David Brooks is on his evergreen subject again, the American elite and why it’s kind of failing. He’s rather good at this, having quietly made the necessary pivot from celebrating the advent of the new “meritocracy” (in his Bobo book, published in 2001) to recognizing, post-financial crisis, that the new elite isn’t serving the country very well and isn’t very popular.
There sometimes arises the question of how much truth a subject can bear, and this may be the case in discussing the current American elite. Several years ago Brooks related this anecdote:
A few years ago, I wrote a book about the rise of a new educated class, the people with 60’s values and 90’s money who go to Starbucks, shop at Whole Foods and drive Volvos. A woman came up to me after one of my book talks and said, “You realize what you’re talking about is the Jews taking over America.”
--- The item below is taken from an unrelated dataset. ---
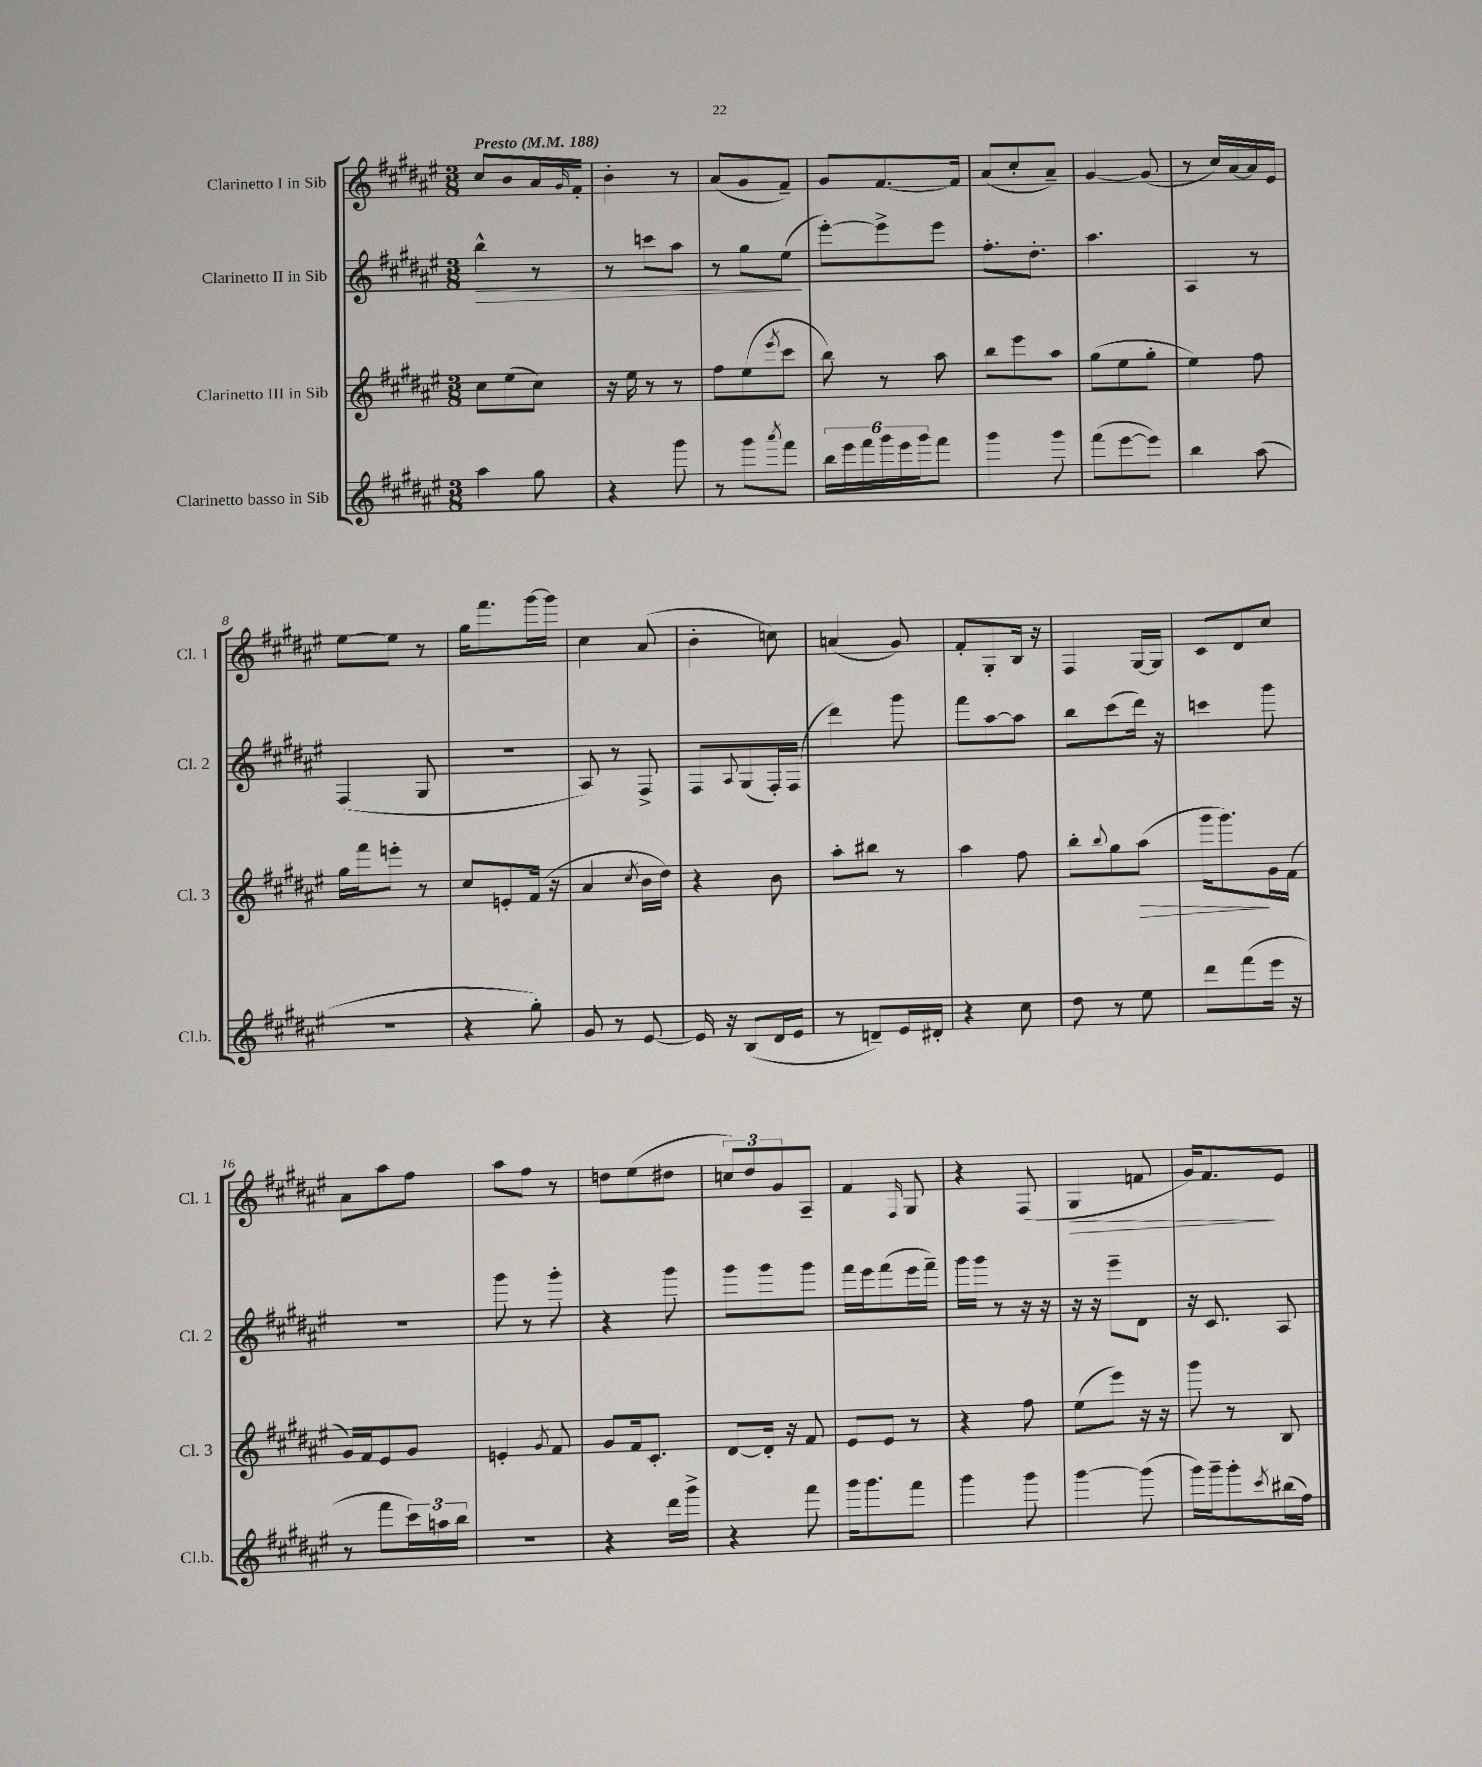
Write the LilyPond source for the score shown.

My eyes bugged out, but then I realized she was Jewish and she knew that I was, too, and between us we could acknowledged there’s a lot of truth in that statement. For the Jews were the vanguard of a social movement that over the course of the 20th century transformed the American university system and the nature of the American elite.
Brooks doesn’t go into this in his current column. He never does. Perhaps there’s no need to: in a way, his key criticism of the new elite–that its members insist on perceiving themselves as outsiders even though they are insiders–stands as implicit acknowledgment of a sociological fact best left, most of the time anyway, unspoken.
Why the reticence? Perhaps somewhere there is a fear of awakening a slumbering beast of heartland anti-Semitism. There has never been much anti-Semitism in America, but given the global historical record, this is, to say the least, an understandable concern.
I would surmise the greater reason is connected to the one area where Brooks most sympathizes with the prejudices of the current elite and most favors their prejudices over those of the old one. American foreign policy is very different under the new meritocracy. The generation of Harrimans, Lovetts, Achesons, Marshalls, and Kennans would have no difficulty imagining a corrupt and self-serving Wall Street class — they had lived through the 1929 crash, when WASPs ran the show and ran it badly. But I doubt they could imagine an America which so completely perceived its foreign-policy interests–its choice of enemies, its choice of wars–as so congruent to those of Israel. The old WASP elite were, almost to a man, opposed to the creation of Israel and to American recognition of the state; they saw nothing but trouble arising from America’s support for Israel. They can be faulted, certainly–none of them lobbied for America to make room for the hundreds of thousands of Jewish war refugees (displaced persons, in the jargon of the time) languishing in refugee camps in 1947, many in Germany of all places.
They made their peace with President Truman’s decision, and went on to serve their country in important ways. And for a generation at least, it could be fairly argued that their fears were much overwrought.
But now? We have a huge bill to pay for a war with Iraq, and perhaps a larger one in store for a looming war with Iran. A Congress, Democrats and Republicans alike, contorts itself into paroxyms of deference to a far-right Israeli leader.
The old Protestant Establishment, or its heirs, shakes its head in bewilderment and despair. But as Brooks points out, with as much perception as any writer out there, we have a brand new establishment now.